After discussing several suggestions from Ms. Ackerman, the school committee agreed they would prefer to use a professional service and, with the exception of Ms. Ackerman, voted to approve the proposal. Mr. Weiss also will seek the UIRSD school committee's approval.
In other business, Martha's Vineyard Regional High School principal Stephen Nixon said that he has hired Joe Thibodeau, co-owner of the Vineyard Auto School, as the new driver's education instructor.
The next Martha's Vineyard Regional High School school committee meeting is February 9.
Edgartown closes Cape Poge to scalloping; yield is down
Edgartown selectmen, on the unanimous recommendation of the town's shellfish committee, voted to close Cape Poge to scalloping beginning tomorrow, January 9.
Several commercial fishermen attended the selectmen's hearing, opposing the recommendation to close Cape Pogue and other Edgartown waters.
“It was a tough choice," said shellfish constable Paul Bagnall. “There are a few adults left, but there's a lot more seed. It's a hard row to hoe in the wintertime, even in the best of years. On the other hand, people want to see the resource protected."
Although the commercial season remains open in the outer harbor and Katama Bay scallops are not abundant.
Mr. Bagnall is still compiling figures for the season's yield to date, but expects the final total will be down significantly.
“It wasn't anywhere near the year before, which was about 5,000 bushels. We probably did about half that," said Mr. Bagnall.
There are signs that the species is rebounding in new areas, according to Mr. Bagnall. Adult scallops were harvested this year in several Cape Cod towns, and in Buzzard's Bay, where no scallops have been harvested for many years.
Also encouraging is an abundance of seed scallops, both in terms of future yield and improvements in water quality.
“I haven't seen Cape Pogue have that many seed scallops in a good 10 years," said Mr. Bagnall. “In terms of a regional picture, it's good news. Scallops are finicky in what they like for water quality."
He cautions that an abundance of seed is far short of a guarantee for higher yields next season. He does predict that the wholesale price will be lower next year, because supply is likely to increase.
“Isn't that the curse of the fisherman? When the fish are in, the price is low."
Cumberland Farms gives ambulance service $1,000
In keeping with its annual tradition of supporting the Last Night First Day celebration on Martha's Vineyard, Cumberland Farms presented a $1,000 donation to the Tisbury Ambulance Association.
Part of a network of retail stores and gas stations and associated distribution services that span 11 states across the Northeast and Florida, the local Cumberland Farms is located adjacent to the Vineyard Haven post office.
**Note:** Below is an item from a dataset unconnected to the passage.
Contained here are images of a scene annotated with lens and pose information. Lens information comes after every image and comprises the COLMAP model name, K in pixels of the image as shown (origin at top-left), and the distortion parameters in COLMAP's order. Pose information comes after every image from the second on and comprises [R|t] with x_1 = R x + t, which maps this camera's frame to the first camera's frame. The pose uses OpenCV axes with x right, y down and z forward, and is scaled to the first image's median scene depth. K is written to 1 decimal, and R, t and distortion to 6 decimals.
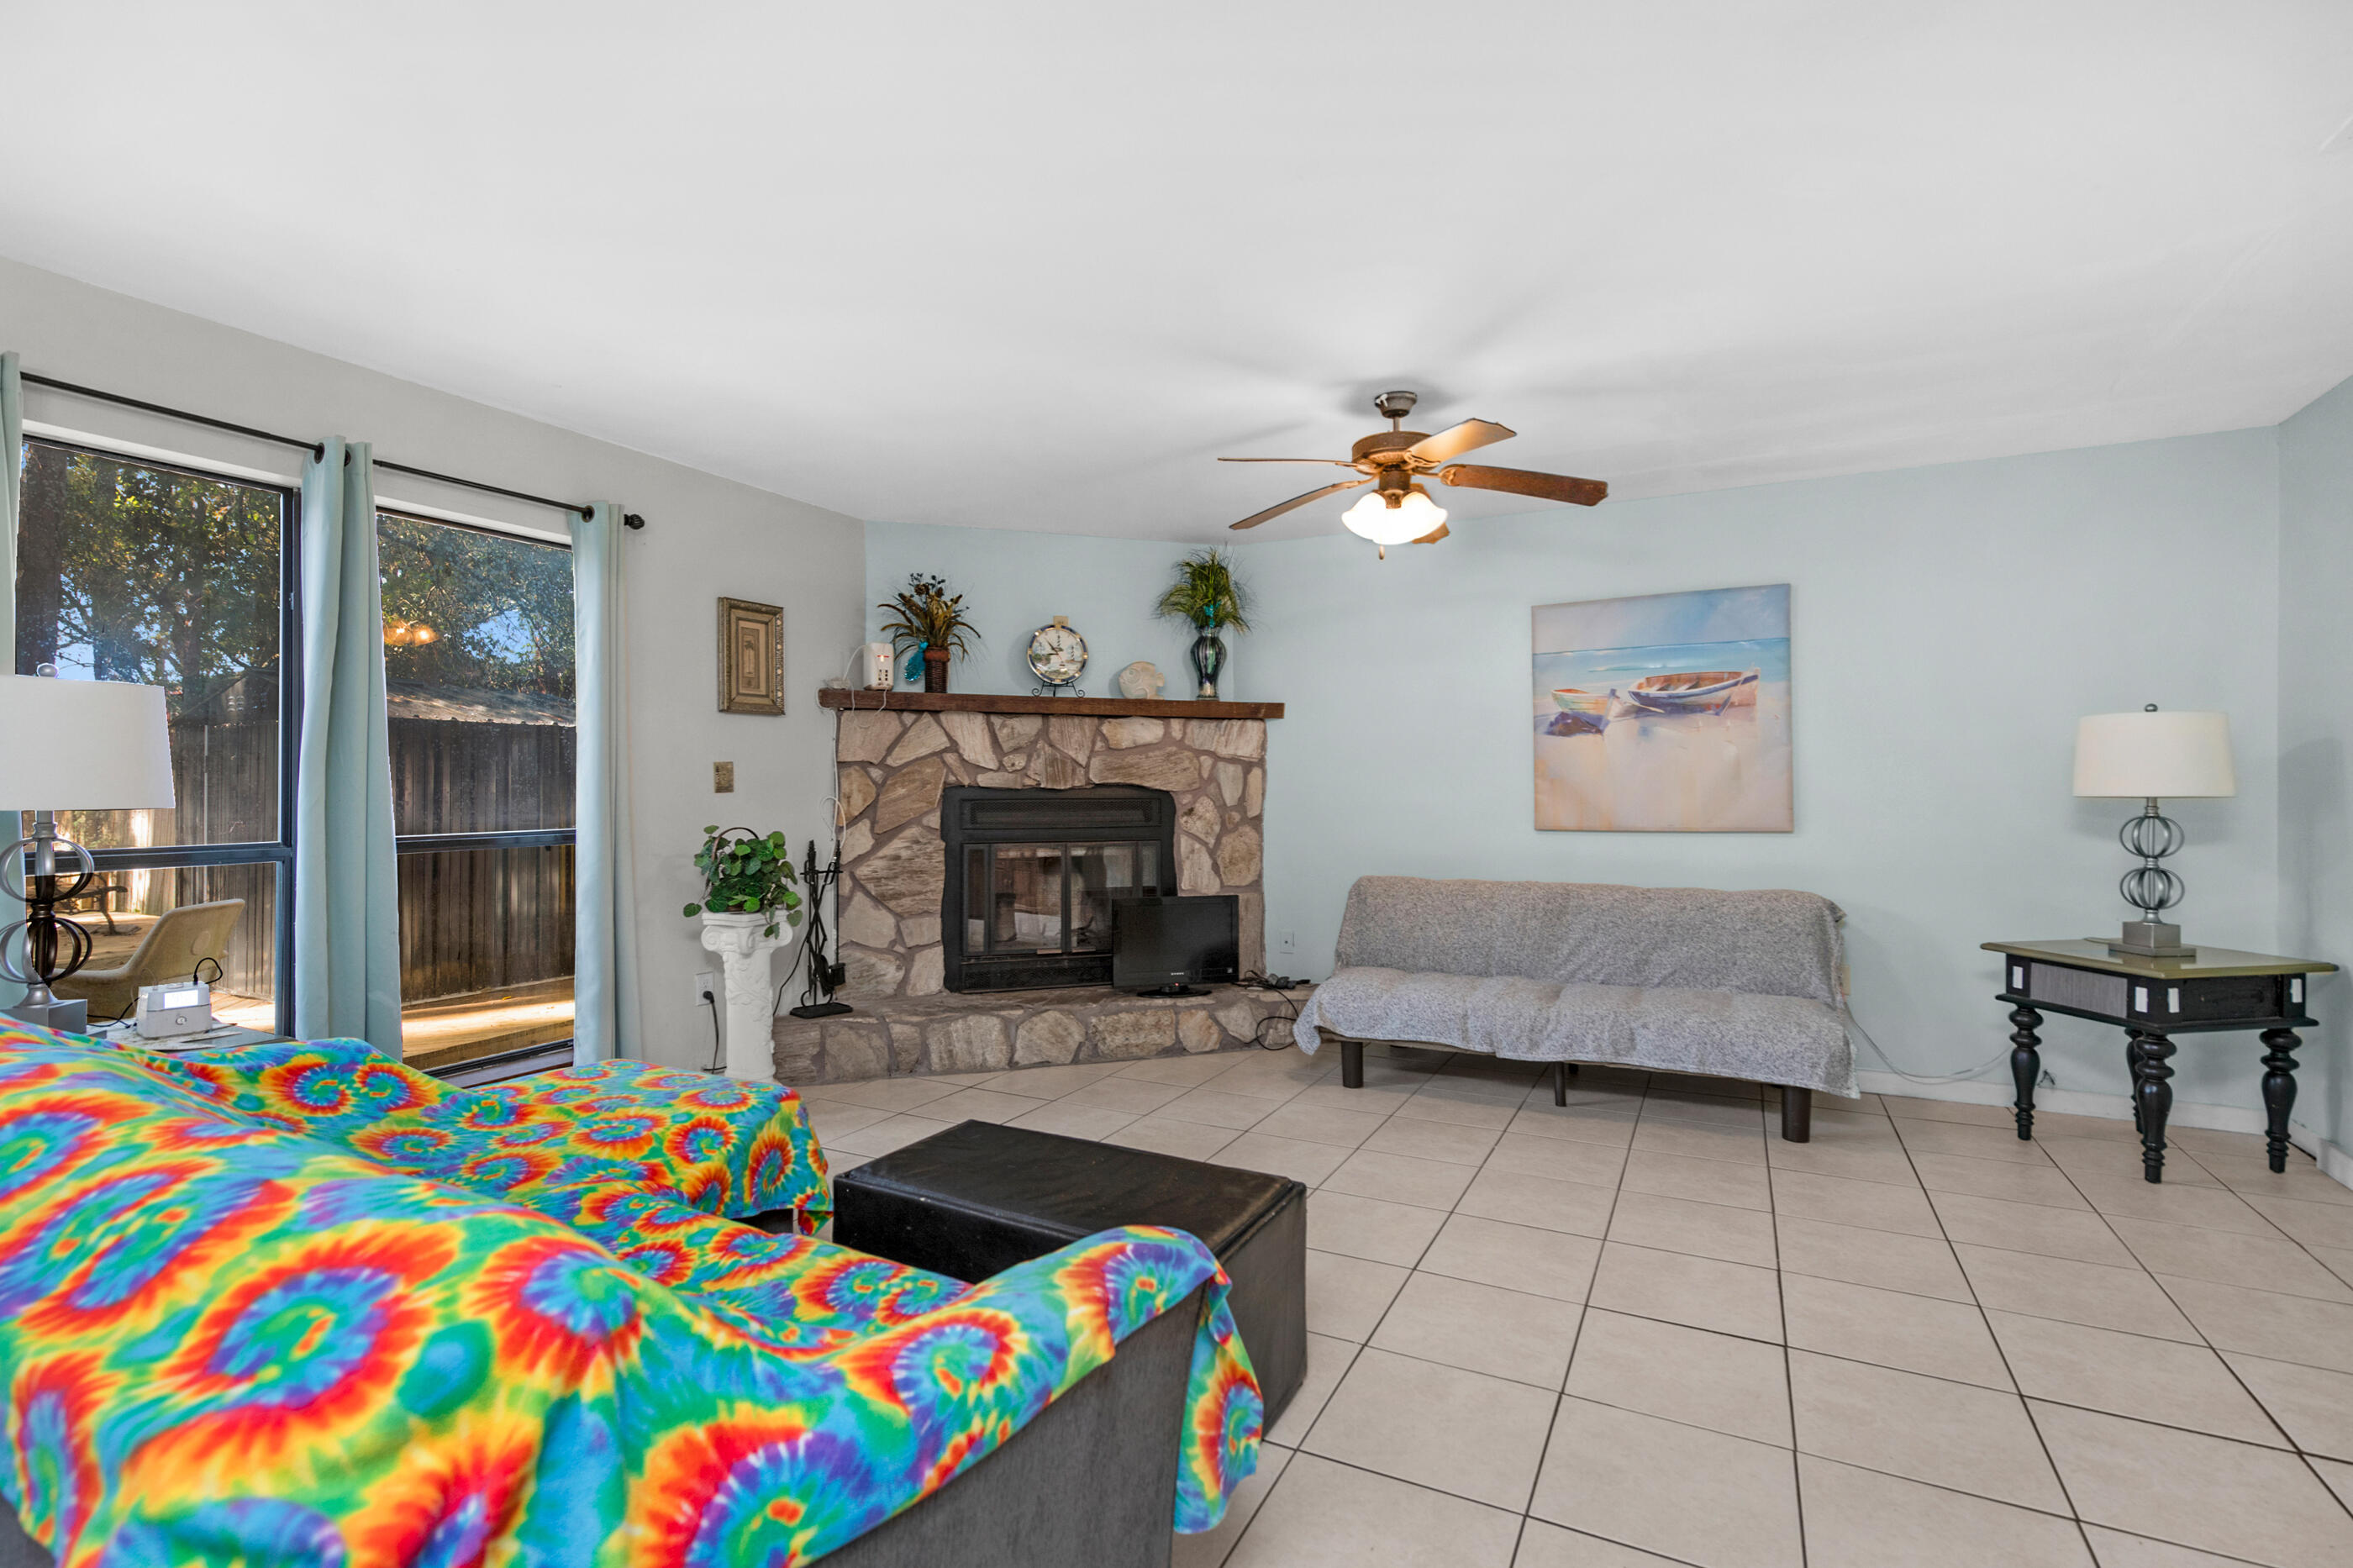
lens RADIAL K [[1063.2, 0, 1186.1], [0, 1063.2, 783.0], [0, 0, 1]] dist [0.006566, -0.001964]
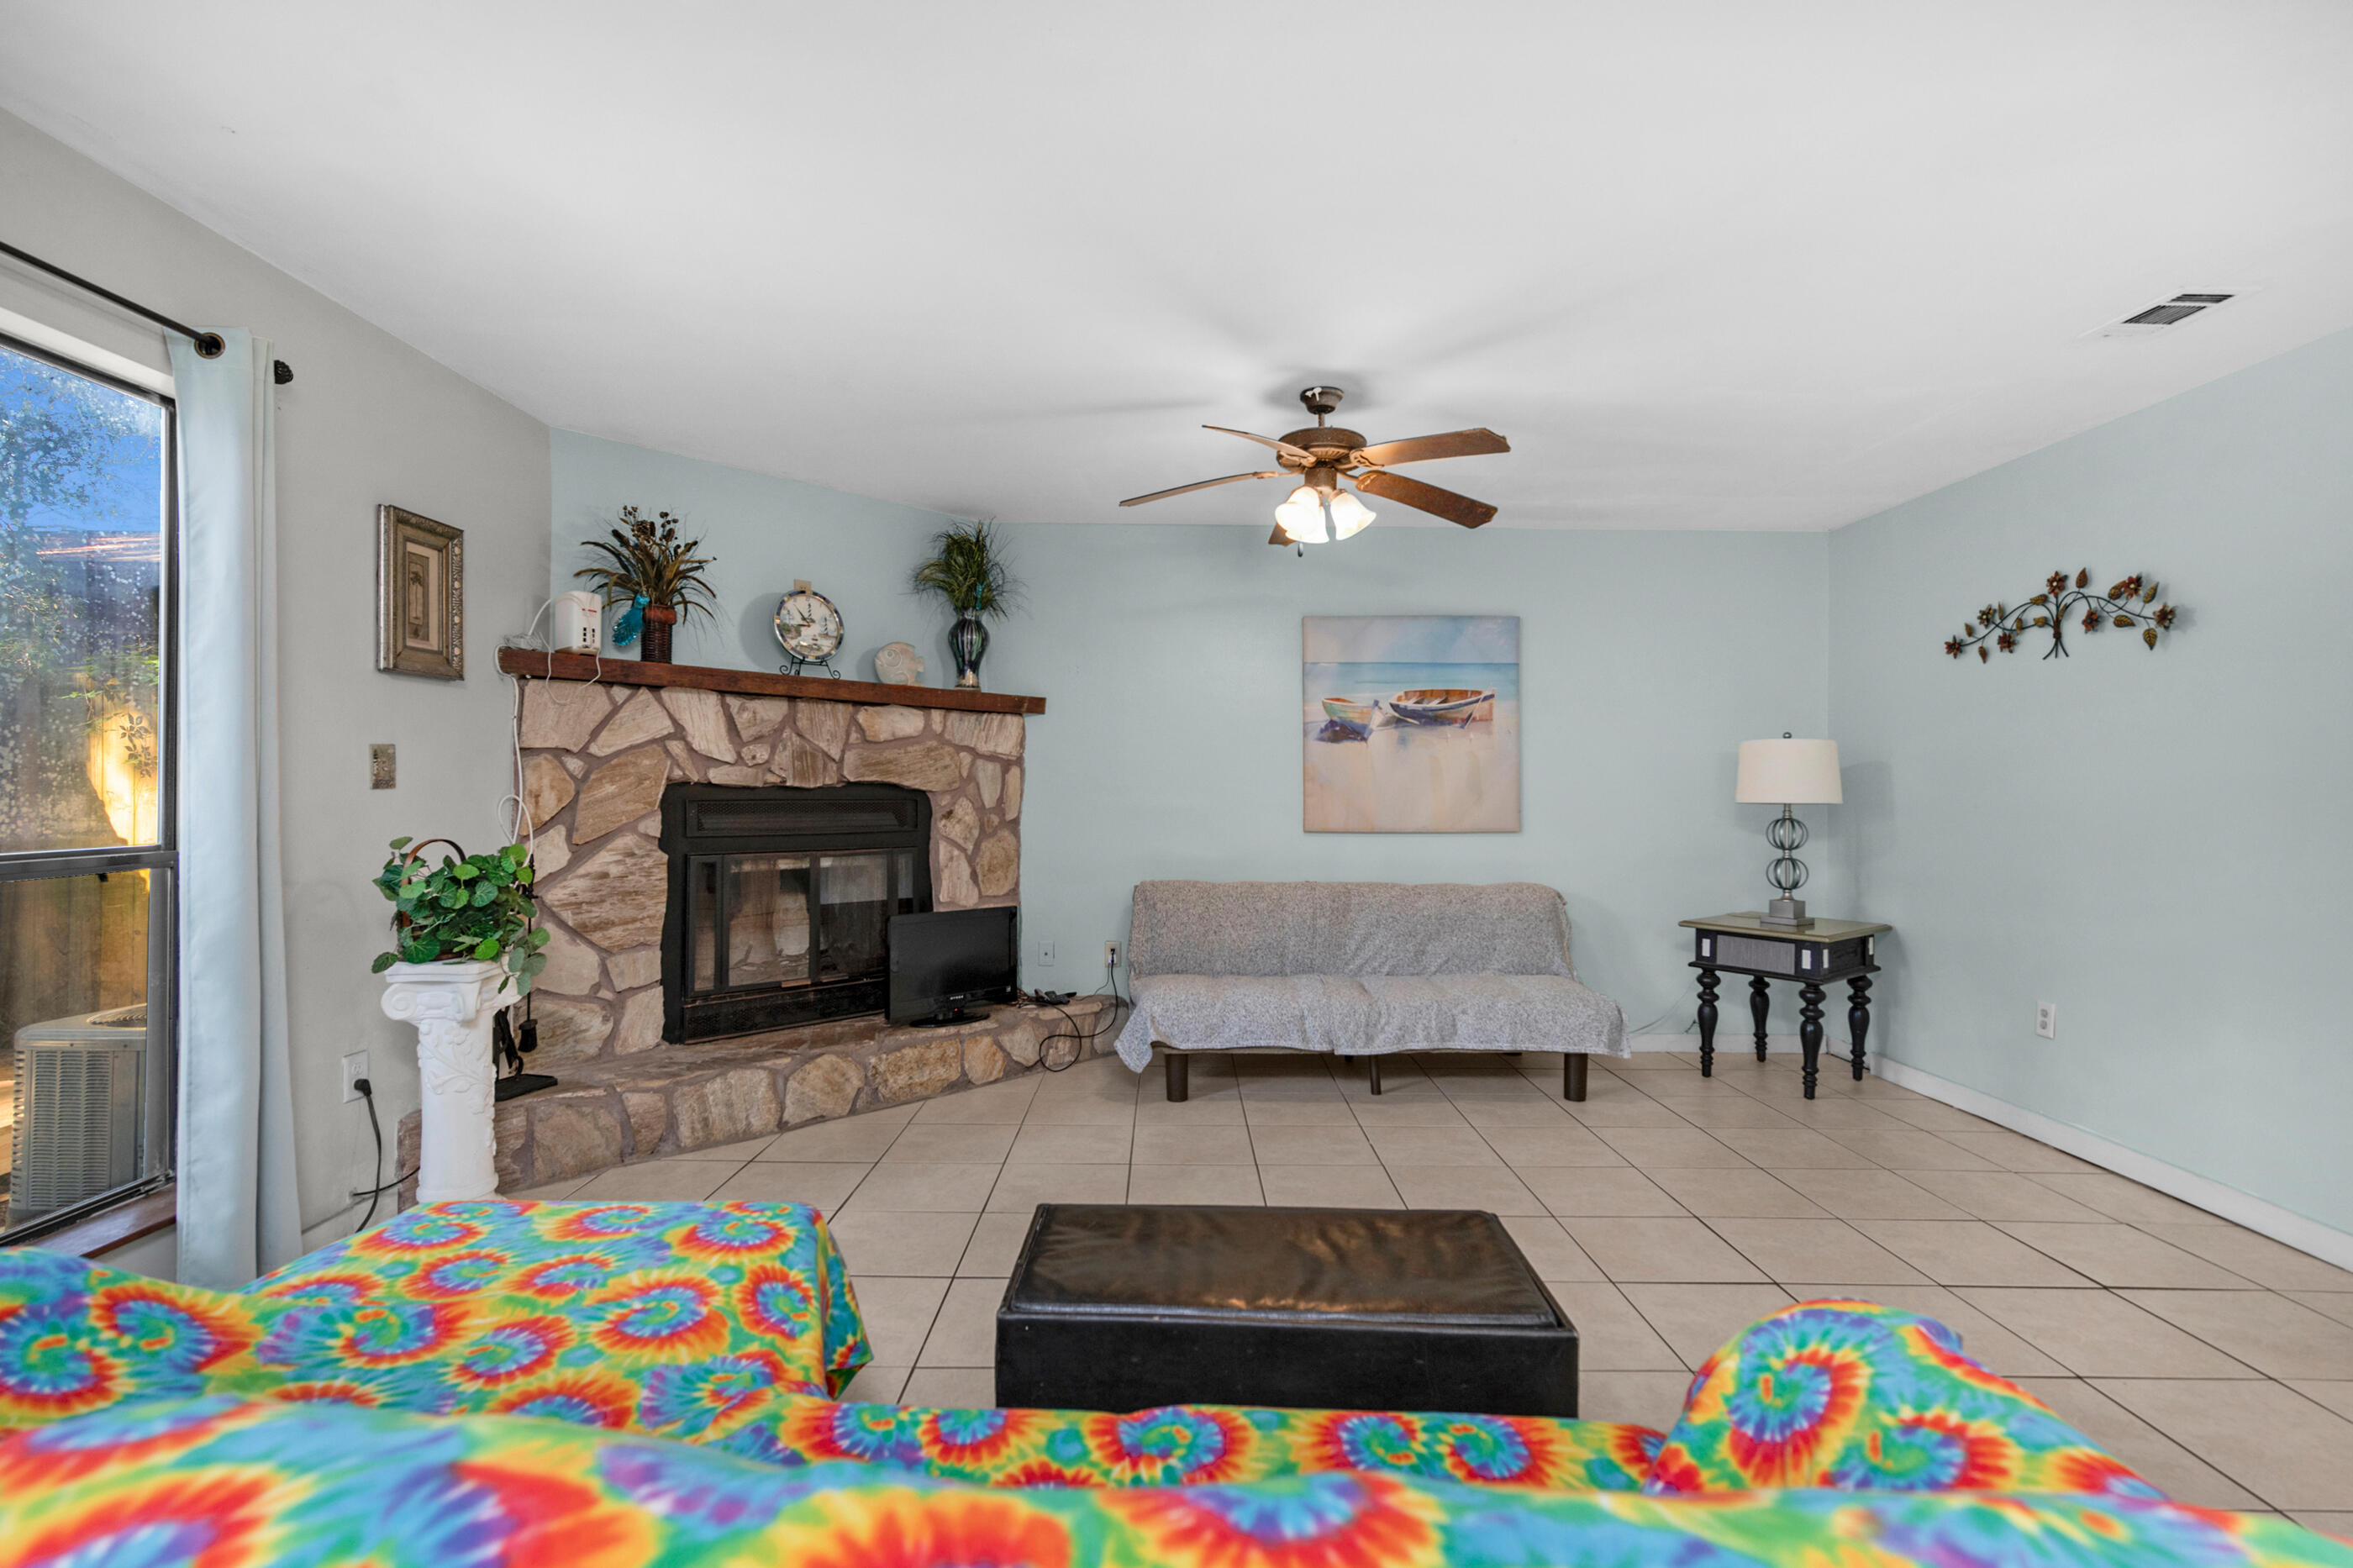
lens RADIAL K [[1063.2, 0, 1173.2], [0, 1063.2, 787.4], [0, 0, 1]] dist [0.006566, -0.001964]
pose [[0.889671, 0.010619, 0.456479, -0.292823], [-0.012603, 0.999920, 0.001303, 0.000939], [-0.456428, -0.006912, 0.889733, 0.150499]]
Boston lawyer hangs out Vineyard shingle
Jay F. Theise, a Boston-based lawyer and new Aquinnah homeowner, announced that he is now meeting with clients by appointment on Martha's Vineyard.
Mr. Theise said his focus is on personal rights and business needs, including general litigation in state, federal, and bankruptcy courts, estate and trust administration, general business and real estate development work, mediation and arbitration and asset protection and recovery.
"The network I have created through my national, and in many instances international, practice provides my clients with access to legal specialists of the highest ability and standing in the profession, virtually anywhere in the world," said Mr. Theise.